Starting with the line that holds "Ask Claude 'yes", repeat each line through the last one below, exactly. Pictures stay out.

*** Opening of Records provided ***

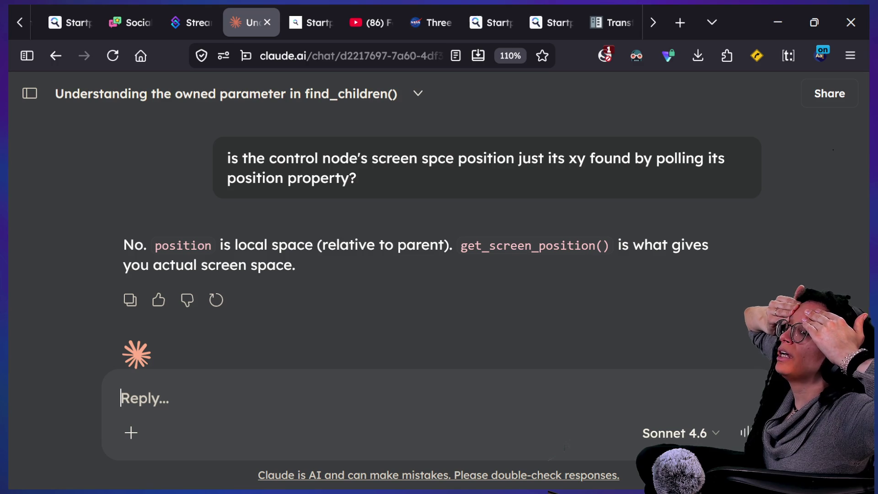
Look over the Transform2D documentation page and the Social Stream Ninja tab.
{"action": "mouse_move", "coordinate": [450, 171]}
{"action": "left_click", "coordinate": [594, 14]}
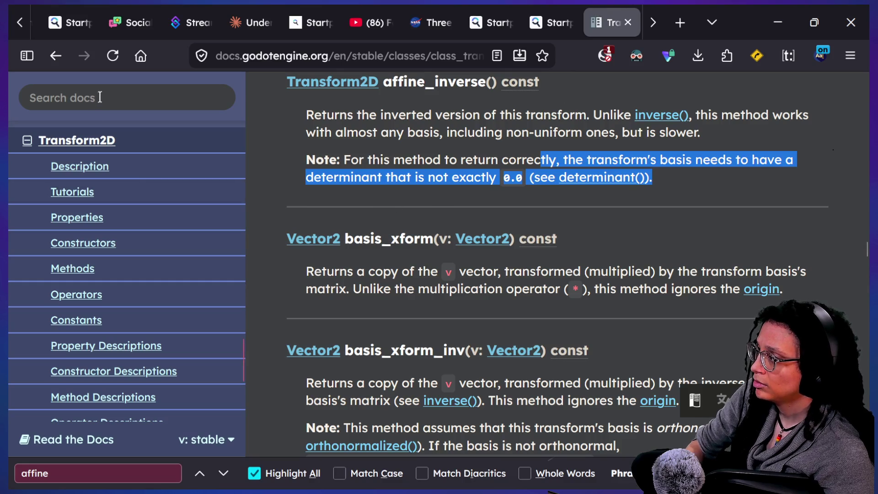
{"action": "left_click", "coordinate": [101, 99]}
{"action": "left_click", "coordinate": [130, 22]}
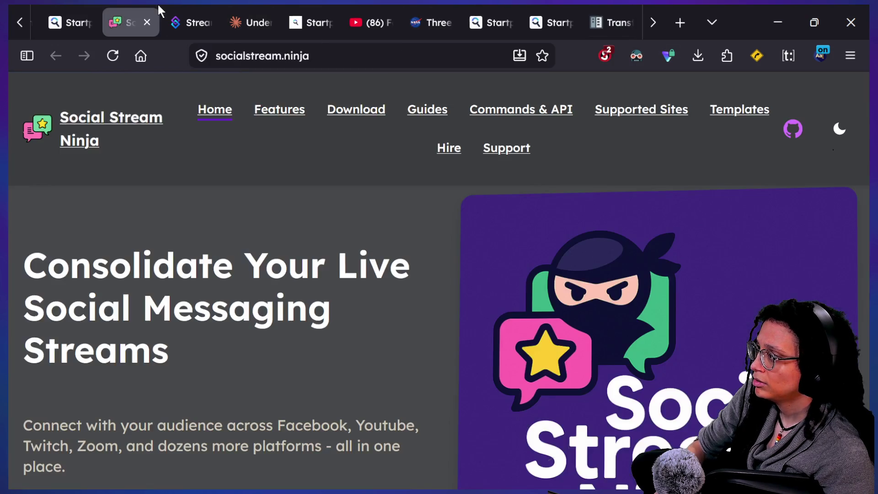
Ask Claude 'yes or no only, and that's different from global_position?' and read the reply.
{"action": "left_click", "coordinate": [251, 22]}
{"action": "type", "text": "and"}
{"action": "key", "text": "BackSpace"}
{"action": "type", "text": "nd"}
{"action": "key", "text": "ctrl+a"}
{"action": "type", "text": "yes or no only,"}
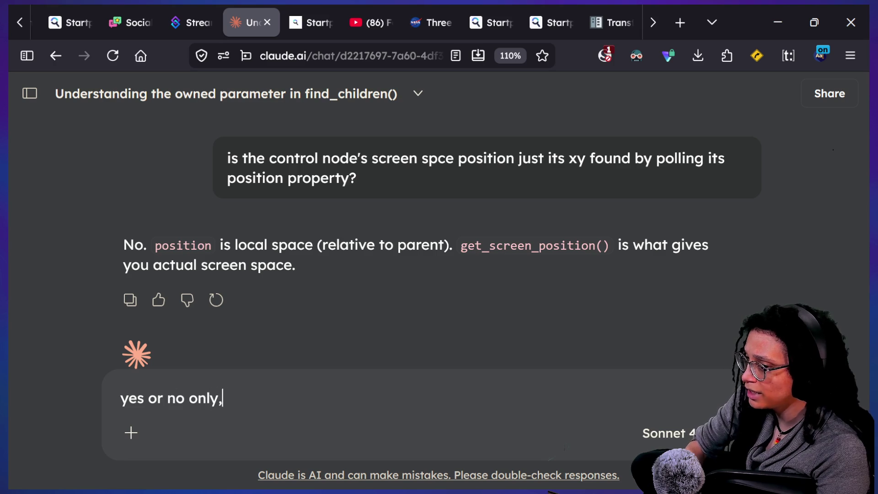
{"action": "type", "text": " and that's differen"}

*** Close of Records provided ***

The completed task =
Ask Claude 'yes or no only, and that's different from global_position?' and read the reply.
{"action": "left_click", "coordinate": [251, 22]}
{"action": "type", "text": "and"}
{"action": "key", "text": "BackSpace"}
{"action": "type", "text": "nd"}
{"action": "key", "text": "ctrl+a"}
{"action": "type", "text": "yes or no only,"}
{"action": "type", "text": " and that's differen"}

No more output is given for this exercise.